Your assignment: Type out the listing again, exactly, with every line included.

[Start of section]

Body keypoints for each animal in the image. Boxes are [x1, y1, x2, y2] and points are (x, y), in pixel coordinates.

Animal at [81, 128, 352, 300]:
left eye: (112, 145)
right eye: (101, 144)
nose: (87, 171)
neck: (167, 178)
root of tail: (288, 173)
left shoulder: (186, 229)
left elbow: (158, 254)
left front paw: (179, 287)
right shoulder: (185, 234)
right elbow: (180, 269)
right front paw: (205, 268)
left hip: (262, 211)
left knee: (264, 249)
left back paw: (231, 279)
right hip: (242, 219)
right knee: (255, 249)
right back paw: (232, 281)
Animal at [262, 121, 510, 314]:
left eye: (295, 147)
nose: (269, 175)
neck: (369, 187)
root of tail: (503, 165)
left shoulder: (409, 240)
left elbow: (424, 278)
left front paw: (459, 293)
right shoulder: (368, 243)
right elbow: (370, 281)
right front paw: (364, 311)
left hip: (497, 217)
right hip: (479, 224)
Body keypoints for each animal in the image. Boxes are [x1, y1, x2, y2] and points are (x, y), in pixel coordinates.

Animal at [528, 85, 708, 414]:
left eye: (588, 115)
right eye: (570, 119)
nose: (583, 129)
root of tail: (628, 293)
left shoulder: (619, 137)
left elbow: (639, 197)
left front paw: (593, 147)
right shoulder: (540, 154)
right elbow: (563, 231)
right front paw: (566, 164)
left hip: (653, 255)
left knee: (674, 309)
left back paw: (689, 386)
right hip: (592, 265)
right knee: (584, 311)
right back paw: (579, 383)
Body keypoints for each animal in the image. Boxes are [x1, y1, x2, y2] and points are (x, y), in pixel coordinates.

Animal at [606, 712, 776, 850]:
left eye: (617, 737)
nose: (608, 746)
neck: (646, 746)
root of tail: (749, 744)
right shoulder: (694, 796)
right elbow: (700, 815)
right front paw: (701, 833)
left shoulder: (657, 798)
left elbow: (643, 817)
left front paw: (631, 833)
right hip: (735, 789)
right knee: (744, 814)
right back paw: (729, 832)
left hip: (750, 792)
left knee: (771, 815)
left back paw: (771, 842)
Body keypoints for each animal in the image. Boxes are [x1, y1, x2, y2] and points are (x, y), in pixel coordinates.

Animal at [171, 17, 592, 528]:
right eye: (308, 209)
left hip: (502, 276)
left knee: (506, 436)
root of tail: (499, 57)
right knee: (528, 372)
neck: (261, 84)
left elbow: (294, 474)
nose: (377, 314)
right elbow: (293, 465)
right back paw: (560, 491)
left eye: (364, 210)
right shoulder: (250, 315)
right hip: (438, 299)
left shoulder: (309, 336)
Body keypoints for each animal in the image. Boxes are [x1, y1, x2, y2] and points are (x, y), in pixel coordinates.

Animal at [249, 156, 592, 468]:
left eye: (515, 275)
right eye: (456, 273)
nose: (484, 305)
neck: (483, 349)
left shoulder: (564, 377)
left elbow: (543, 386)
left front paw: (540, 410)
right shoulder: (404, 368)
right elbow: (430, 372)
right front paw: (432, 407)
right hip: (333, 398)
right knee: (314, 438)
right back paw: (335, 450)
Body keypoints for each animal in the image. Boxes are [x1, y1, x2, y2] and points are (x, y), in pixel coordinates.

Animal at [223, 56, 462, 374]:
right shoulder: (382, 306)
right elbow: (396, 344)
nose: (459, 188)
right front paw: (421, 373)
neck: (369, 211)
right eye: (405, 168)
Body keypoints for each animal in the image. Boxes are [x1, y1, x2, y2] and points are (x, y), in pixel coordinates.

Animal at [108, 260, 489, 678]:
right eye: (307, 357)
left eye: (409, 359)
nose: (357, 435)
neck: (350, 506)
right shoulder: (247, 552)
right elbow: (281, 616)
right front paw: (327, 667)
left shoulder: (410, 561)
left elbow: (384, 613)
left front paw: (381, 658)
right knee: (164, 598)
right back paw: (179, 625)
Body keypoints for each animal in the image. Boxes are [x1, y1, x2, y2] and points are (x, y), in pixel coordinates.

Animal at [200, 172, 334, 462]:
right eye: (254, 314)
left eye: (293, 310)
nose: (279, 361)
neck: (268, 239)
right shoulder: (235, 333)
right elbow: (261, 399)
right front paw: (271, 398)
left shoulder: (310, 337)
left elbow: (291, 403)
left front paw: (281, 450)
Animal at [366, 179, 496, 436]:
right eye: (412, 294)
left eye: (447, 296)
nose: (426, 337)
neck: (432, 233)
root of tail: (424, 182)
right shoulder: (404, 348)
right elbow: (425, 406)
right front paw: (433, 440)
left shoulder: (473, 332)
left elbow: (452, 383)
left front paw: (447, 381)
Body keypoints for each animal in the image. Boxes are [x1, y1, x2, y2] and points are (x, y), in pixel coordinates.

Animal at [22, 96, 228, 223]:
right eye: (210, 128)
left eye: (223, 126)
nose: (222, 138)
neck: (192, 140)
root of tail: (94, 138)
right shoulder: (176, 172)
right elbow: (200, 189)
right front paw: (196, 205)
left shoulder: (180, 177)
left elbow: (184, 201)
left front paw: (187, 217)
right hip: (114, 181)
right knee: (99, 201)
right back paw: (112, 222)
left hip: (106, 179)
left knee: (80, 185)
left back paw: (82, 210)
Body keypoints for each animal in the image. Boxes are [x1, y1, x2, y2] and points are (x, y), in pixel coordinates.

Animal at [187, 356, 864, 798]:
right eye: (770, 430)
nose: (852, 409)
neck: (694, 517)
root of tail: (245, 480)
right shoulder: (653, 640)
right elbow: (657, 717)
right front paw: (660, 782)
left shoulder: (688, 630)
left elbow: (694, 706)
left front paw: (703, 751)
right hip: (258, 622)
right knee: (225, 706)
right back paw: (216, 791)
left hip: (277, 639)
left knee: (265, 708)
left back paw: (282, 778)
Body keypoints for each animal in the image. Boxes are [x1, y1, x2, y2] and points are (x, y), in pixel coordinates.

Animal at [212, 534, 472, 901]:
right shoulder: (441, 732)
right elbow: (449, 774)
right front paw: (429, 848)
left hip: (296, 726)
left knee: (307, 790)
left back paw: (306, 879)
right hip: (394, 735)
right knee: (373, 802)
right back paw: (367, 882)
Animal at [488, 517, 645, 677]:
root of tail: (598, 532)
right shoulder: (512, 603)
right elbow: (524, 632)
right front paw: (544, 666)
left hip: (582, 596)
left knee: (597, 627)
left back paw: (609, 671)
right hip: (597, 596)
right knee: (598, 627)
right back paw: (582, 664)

[End of section]

Response to this exercise:
Body keypoints for each animal in the image. Boxes are [x1, y1, x2, y2] and points are (x, y), in pixel coordinates.

Animal at [81, 128, 352, 300]:
left eye: (112, 145)
right eye: (101, 144)
nose: (87, 171)
neck: (167, 178)
root of tail: (288, 173)
left shoulder: (186, 229)
left elbow: (158, 254)
left front paw: (179, 287)
right shoulder: (185, 234)
right elbow: (180, 269)
right front paw: (205, 268)
left hip: (262, 211)
left knee: (264, 249)
left back paw: (231, 279)
right hip: (242, 219)
right knee: (255, 249)
right back paw: (232, 281)
Animal at [262, 121, 510, 314]:
left eye: (295, 147)
nose: (269, 175)
neck: (369, 187)
root of tail: (503, 165)
left shoulder: (409, 240)
left elbow: (424, 278)
left front paw: (459, 293)
right shoulder: (368, 243)
right elbow: (370, 281)
right front paw: (364, 311)
left hip: (497, 217)
right hip: (479, 224)
Body keypoints for each animal in the image. Boxes are [x1, y1, x2, y2] and points are (x, y), in pixel coordinates.

Animal at [528, 85, 708, 414]:
left eye: (588, 115)
right eye: (570, 119)
nose: (583, 129)
root of tail: (628, 293)
left shoulder: (619, 137)
left elbow: (639, 197)
left front paw: (593, 147)
right shoulder: (540, 154)
right elbow: (563, 231)
right front paw: (566, 164)
left hip: (653, 255)
left knee: (674, 309)
left back paw: (689, 386)
right hip: (592, 265)
right knee: (584, 311)
right back paw: (579, 383)
Body keypoints for each animal in the image. Boxes are [x1, y1, x2, y2] and points are (x, y), in pixel coordinates.

Animal at [606, 712, 776, 850]:
left eye: (617, 737)
nose: (608, 746)
neck: (646, 746)
root of tail: (749, 744)
right shoulder: (694, 796)
right elbow: (700, 815)
right front paw: (701, 833)
left shoulder: (657, 798)
left elbow: (643, 817)
left front paw: (631, 833)
right hip: (735, 789)
right knee: (744, 814)
right back paw: (729, 832)
left hip: (750, 792)
left knee: (771, 815)
left back paw: (771, 842)
Body keypoints for each animal in the image. Boxes are [x1, y1, x2, y2] and points are (x, y), in pixel coordinates.

Animal at [171, 17, 592, 528]:
right eye: (308, 209)
left hip: (502, 276)
left knee: (506, 436)
root of tail: (499, 57)
right knee: (528, 372)
neck: (261, 84)
left elbow: (294, 474)
nose: (377, 314)
right elbow: (293, 465)
right back paw: (560, 491)
left eye: (364, 210)
right shoulder: (250, 315)
right hip: (438, 299)
left shoulder: (309, 336)
Body keypoints for each animal in the image. Boxes are [x1, y1, x2, y2] and points are (x, y), in pixel coordinates.

Animal at [249, 156, 592, 468]:
left eye: (515, 275)
right eye: (456, 273)
nose: (484, 305)
neck: (483, 349)
left shoulder: (564, 377)
left elbow: (543, 386)
left front paw: (540, 410)
right shoulder: (404, 368)
right elbow: (430, 372)
right front paw: (432, 407)
right hip: (333, 398)
right knee: (314, 438)
right back paw: (335, 450)
Body keypoints for each animal in the image. Boxes are [x1, y1, x2, y2] and points are (x, y), in pixel coordinates.

Animal at [223, 56, 462, 374]:
right shoulder: (382, 306)
right elbow: (396, 344)
nose: (459, 188)
right front paw: (421, 373)
neck: (369, 211)
right eye: (405, 168)
Body keypoints for each animal in the image. Boxes are [x1, y1, x2, y2] and points are (x, y), in pixel coordinates.

Animal at [108, 260, 489, 678]:
right eye: (307, 357)
left eye: (409, 359)
nose: (357, 435)
neck: (350, 506)
right shoulder: (247, 552)
right elbow: (281, 616)
right front paw: (327, 667)
left shoulder: (410, 561)
left elbow: (384, 613)
left front paw: (381, 658)
right knee: (164, 598)
right back paw: (179, 625)
Body keypoints for each animal in the image. Boxes are [x1, y1, x2, y2] and points are (x, y), in pixel coordinates.

Animal at [200, 172, 334, 462]:
right eye: (254, 314)
left eye: (293, 310)
nose: (279, 361)
neck: (268, 239)
right shoulder: (235, 333)
right elbow: (261, 399)
right front paw: (271, 398)
left shoulder: (310, 337)
left elbow: (291, 403)
left front paw: (281, 450)
Animal at [366, 179, 496, 436]:
right eye: (412, 294)
left eye: (447, 296)
nose: (426, 337)
neck: (432, 233)
root of tail: (424, 182)
right shoulder: (404, 348)
right elbow: (425, 406)
right front paw: (433, 440)
left shoulder: (473, 332)
left elbow: (452, 383)
left front paw: (447, 381)
Body keypoints for each animal in the image. Boxes are [x1, y1, x2, y2] and points are (x, y), in pixel coordinates.

Animal at [22, 96, 228, 223]:
right eye: (210, 128)
left eye: (223, 126)
nose: (222, 138)
neck: (192, 140)
root of tail: (94, 138)
right shoulder: (176, 172)
right elbow: (200, 189)
right front paw: (196, 205)
left shoulder: (180, 177)
left elbow: (184, 201)
left front paw: (187, 217)
right hip: (114, 181)
right knee: (99, 201)
right back paw: (112, 222)
left hip: (106, 179)
left knee: (80, 185)
left back paw: (82, 210)
Body keypoints for each animal in the image. Boxes are [x1, y1, x2, y2] and points are (x, y), in pixel coordinates.

Animal at [187, 356, 864, 798]:
right eye: (770, 430)
nose: (852, 409)
neck: (694, 517)
root of tail: (245, 480)
right shoulder: (653, 640)
right elbow: (657, 717)
right front paw: (660, 782)
left shoulder: (688, 630)
left elbow: (694, 706)
left front paw: (703, 751)
right hip: (258, 622)
right knee: (225, 706)
right back paw: (216, 791)
left hip: (277, 639)
left knee: (265, 708)
left back paw: (282, 778)
Body keypoints for each animal in the image. Boxes are [x1, y1, x2, y2] and points are (x, y), in pixel coordinates.

Animal at [212, 534, 472, 901]:
right shoulder: (441, 732)
right elbow: (449, 774)
right front paw: (429, 848)
left hip: (296, 726)
left knee: (307, 790)
left back paw: (306, 879)
right hip: (394, 735)
right knee: (373, 802)
right back paw: (367, 882)
Animal at [488, 517, 645, 677]:
root of tail: (598, 532)
right shoulder: (512, 603)
right elbow: (524, 632)
right front paw: (544, 666)
left hip: (582, 596)
left knee: (597, 627)
left back paw: (609, 671)
right hip: (597, 596)
right knee: (598, 627)
right back paw: (582, 664)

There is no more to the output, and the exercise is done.